Just a reminder to all:
...
There are multiple ways to obtain relief since there are multiple reasons for back pain, running the gamut from muscle strains to arthritis of the bone to degenerative disc disease to herniated discs to compression fractures to metastatic cancer to infections (even tuberculosis) of the spine.
The worrisome signs for significant reasons for back pain (lumbar or cervical):
1. Sudden onset of pain associated with a high-energy mechanism (fall from height, car crash, etc)
2. Midline pain (rather than the muscle pain along the sides of the spine) especially when associated with night sweats and fevers.
3. Motor weakness of the arms or legs.
4. Urinary or bowel incontinence
5. Numbness/pins and needles of your "privates"
6. Loss of sexual function.
The last three are associated with a condition called "Cauda Equina Syndrome", where a ruptured disc pushes on the lower sacral nerves. This is a true emergency, especially if the symptoms are associated with a sudden onset during a high-energy activity. These nerves can't take a joke and can be permanently damaged within hours. I have been asking about the CES symptoms in my back pain patients for 25 years. I saw my first case about 9 months ago when a newly-married schoolteacher was playing basketball with his students. He jumped high and "landed crooked". It caused severe pain, but he played for 5 more minutes because he didn't want to show his students he was hurt. He knew something was up as the pain got worse and he felt like he needed to urinate but "it wouldn't come out", and he also whispered to me that "'it' isn't working any more". He had his MRI within one hour and it showed a complete rupture of the L5 disc backwards into the spinal canal - and it was totally squishing the lower nerve roots.
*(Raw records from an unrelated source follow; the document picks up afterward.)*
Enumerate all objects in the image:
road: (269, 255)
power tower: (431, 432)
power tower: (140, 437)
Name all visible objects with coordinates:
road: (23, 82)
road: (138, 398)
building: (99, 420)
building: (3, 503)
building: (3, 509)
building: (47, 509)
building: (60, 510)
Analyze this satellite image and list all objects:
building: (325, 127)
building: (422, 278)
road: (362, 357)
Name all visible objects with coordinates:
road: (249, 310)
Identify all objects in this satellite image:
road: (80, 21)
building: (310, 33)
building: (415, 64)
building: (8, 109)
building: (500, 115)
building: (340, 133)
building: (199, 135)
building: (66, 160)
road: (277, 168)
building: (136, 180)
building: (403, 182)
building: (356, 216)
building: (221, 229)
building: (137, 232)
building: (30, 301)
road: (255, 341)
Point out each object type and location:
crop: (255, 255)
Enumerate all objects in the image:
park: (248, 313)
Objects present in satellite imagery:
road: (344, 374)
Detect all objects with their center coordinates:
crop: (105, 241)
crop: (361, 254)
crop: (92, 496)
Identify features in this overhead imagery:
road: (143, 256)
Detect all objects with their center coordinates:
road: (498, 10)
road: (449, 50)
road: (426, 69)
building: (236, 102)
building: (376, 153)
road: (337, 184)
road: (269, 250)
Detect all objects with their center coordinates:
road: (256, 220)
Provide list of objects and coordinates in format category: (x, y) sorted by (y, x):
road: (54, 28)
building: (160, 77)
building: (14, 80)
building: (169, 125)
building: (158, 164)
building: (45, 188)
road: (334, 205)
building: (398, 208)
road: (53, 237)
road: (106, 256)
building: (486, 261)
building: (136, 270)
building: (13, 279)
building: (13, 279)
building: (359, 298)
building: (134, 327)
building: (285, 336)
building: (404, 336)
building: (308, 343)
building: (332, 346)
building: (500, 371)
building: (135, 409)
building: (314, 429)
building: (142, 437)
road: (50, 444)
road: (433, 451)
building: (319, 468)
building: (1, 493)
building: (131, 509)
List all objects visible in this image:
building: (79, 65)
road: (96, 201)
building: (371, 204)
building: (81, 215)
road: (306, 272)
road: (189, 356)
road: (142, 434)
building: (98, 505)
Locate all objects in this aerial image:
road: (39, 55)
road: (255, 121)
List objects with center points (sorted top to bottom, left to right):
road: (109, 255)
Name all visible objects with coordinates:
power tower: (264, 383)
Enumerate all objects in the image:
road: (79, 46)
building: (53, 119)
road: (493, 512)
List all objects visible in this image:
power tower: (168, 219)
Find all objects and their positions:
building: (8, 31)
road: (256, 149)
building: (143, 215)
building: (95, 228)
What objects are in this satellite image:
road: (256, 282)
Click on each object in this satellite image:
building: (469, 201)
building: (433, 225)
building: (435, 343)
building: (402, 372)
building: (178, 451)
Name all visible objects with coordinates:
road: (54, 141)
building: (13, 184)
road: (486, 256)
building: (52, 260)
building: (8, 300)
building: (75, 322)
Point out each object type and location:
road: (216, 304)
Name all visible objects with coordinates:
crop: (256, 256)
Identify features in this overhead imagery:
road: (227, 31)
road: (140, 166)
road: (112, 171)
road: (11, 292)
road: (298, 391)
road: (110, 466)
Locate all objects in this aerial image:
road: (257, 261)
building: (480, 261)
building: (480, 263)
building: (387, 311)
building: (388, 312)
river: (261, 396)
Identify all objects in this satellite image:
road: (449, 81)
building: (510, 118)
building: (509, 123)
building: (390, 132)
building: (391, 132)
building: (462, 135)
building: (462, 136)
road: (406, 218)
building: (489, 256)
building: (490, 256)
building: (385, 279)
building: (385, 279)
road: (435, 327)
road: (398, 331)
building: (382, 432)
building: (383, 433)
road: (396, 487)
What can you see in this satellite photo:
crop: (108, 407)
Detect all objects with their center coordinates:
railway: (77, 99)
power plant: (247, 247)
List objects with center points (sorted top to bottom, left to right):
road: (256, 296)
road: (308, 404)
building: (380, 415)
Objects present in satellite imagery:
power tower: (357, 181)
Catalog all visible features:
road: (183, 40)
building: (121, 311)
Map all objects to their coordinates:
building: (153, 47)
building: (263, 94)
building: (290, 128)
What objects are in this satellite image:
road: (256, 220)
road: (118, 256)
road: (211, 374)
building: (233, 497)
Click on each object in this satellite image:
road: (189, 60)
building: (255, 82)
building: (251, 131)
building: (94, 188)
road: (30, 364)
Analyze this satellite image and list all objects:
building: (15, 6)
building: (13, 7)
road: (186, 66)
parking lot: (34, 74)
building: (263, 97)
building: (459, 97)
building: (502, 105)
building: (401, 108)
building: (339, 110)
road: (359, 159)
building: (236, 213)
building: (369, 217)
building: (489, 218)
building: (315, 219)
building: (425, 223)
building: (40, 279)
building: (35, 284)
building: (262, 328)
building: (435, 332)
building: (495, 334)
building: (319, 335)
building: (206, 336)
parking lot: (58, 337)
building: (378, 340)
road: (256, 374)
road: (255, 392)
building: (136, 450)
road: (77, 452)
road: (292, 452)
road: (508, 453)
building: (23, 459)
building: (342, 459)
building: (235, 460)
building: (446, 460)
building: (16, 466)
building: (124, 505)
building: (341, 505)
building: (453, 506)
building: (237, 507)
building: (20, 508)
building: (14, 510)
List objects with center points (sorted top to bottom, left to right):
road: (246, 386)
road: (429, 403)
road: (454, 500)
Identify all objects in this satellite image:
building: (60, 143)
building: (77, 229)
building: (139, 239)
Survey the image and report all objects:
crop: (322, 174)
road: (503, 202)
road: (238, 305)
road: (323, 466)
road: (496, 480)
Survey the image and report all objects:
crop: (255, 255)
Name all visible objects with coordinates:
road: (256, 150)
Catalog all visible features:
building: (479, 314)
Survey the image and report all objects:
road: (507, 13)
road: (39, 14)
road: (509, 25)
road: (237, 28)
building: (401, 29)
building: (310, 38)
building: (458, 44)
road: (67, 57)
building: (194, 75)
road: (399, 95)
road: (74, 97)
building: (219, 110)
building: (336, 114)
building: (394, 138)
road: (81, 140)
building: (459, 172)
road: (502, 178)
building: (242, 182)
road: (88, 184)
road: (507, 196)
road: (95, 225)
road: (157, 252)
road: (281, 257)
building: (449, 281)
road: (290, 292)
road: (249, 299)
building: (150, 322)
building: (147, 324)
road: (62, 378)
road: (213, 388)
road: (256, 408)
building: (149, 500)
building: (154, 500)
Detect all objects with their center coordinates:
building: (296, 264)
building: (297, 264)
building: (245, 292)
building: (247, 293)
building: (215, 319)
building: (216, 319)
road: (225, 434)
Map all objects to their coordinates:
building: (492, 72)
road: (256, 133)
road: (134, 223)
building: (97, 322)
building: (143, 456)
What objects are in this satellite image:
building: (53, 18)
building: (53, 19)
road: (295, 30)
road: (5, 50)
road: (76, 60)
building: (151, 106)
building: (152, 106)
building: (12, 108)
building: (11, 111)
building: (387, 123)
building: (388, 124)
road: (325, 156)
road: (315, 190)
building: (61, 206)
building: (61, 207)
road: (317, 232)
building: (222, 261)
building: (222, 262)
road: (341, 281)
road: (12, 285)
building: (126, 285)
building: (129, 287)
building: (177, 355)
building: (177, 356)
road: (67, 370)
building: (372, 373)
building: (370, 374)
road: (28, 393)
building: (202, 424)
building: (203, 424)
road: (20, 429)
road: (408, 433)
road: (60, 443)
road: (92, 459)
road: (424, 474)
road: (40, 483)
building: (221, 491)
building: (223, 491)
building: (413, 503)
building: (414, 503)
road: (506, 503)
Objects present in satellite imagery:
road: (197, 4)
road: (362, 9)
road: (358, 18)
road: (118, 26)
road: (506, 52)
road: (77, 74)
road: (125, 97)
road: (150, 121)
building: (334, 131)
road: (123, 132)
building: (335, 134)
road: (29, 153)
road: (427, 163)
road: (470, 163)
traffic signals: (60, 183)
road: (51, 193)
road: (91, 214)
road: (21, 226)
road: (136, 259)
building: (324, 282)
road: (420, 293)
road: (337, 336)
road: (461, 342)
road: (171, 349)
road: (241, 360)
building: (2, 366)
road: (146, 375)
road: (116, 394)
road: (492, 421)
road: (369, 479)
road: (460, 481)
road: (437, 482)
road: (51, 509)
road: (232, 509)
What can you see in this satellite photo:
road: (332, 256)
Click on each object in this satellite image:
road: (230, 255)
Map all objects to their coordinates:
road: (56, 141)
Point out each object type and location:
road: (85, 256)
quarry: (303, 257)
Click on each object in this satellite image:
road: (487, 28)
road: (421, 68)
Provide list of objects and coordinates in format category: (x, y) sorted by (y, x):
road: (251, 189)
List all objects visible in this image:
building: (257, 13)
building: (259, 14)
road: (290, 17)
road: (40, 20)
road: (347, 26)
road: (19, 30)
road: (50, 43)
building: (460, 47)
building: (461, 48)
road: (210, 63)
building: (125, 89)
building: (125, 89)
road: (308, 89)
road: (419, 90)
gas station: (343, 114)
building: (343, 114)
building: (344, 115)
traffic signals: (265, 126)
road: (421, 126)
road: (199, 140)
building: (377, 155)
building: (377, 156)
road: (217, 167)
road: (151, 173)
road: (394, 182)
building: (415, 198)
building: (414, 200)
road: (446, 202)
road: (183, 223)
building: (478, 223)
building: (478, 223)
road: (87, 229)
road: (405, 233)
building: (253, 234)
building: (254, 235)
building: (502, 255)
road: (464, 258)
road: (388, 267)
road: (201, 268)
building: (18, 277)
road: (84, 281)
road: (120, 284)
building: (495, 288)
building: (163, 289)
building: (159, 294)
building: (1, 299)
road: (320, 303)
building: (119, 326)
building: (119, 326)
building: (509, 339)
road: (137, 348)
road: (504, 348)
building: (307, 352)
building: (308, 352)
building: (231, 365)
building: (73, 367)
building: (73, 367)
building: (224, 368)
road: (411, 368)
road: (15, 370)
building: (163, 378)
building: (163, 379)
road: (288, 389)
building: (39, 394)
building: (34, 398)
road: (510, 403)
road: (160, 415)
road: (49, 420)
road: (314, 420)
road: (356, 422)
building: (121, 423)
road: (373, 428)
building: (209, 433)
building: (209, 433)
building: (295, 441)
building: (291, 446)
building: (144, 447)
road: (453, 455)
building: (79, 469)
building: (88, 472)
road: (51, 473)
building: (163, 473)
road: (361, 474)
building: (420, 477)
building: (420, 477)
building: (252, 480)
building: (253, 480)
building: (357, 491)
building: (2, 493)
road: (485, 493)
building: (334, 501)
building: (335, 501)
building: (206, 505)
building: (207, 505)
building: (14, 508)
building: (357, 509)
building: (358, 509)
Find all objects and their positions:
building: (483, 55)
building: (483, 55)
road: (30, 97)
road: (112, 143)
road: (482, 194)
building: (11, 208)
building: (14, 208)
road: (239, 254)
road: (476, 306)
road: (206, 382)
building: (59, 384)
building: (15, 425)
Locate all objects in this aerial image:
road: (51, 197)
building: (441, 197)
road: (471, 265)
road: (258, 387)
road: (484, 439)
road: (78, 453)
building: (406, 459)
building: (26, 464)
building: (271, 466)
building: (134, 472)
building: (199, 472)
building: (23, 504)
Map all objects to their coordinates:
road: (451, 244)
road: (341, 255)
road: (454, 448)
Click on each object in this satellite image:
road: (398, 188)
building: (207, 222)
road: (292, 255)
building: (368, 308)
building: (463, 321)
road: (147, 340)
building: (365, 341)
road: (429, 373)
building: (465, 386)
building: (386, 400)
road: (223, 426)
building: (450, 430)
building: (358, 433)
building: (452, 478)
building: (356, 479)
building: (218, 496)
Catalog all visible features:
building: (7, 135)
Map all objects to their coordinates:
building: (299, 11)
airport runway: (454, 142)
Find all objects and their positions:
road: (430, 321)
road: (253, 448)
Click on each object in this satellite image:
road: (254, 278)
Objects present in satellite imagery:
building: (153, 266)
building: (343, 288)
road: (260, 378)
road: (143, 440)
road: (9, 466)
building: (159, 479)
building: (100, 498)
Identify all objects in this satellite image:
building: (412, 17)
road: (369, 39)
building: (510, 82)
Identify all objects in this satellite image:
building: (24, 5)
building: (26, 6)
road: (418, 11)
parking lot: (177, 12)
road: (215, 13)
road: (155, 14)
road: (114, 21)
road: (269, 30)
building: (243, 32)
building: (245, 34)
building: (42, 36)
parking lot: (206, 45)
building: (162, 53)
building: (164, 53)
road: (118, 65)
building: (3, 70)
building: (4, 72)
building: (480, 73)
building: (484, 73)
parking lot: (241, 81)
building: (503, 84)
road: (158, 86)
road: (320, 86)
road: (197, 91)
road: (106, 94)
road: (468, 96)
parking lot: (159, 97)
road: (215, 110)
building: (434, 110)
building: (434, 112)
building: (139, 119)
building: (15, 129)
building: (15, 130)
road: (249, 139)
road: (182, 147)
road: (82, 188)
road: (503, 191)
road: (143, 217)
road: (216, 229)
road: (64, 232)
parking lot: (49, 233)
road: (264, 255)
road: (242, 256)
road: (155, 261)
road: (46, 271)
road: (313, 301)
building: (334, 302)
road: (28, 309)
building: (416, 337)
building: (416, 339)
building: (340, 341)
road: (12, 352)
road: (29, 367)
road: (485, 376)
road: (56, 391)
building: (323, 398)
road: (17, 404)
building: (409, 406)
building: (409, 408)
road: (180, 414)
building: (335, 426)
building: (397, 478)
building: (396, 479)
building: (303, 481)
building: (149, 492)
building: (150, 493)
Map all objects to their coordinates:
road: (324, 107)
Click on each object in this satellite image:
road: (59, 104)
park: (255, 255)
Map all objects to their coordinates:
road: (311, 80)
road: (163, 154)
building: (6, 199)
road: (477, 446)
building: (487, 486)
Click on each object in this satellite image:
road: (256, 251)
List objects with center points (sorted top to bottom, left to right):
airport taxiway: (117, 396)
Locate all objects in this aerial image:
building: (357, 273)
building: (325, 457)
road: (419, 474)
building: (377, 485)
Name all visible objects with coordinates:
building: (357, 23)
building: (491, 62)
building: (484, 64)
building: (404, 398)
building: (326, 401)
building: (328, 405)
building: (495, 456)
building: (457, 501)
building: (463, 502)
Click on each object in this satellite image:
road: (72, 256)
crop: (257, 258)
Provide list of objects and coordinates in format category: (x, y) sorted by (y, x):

He was on the operating room table within three hours of the injury. The worst part of my day (and he and his sobbing wife's) was warning him that some of the symptoms may persist after the surgery - i.e. "it" might not ever work again.
Please have significant back pain evaluated by a medical physician at least once. Chiropractors can do wonders with muscle and bulging disc problems - not so much with metastatic prostate cancer or multiple myeloma. I would (and have personally) used a PM&R (Physical Medicine and Rehabilitation) doctor.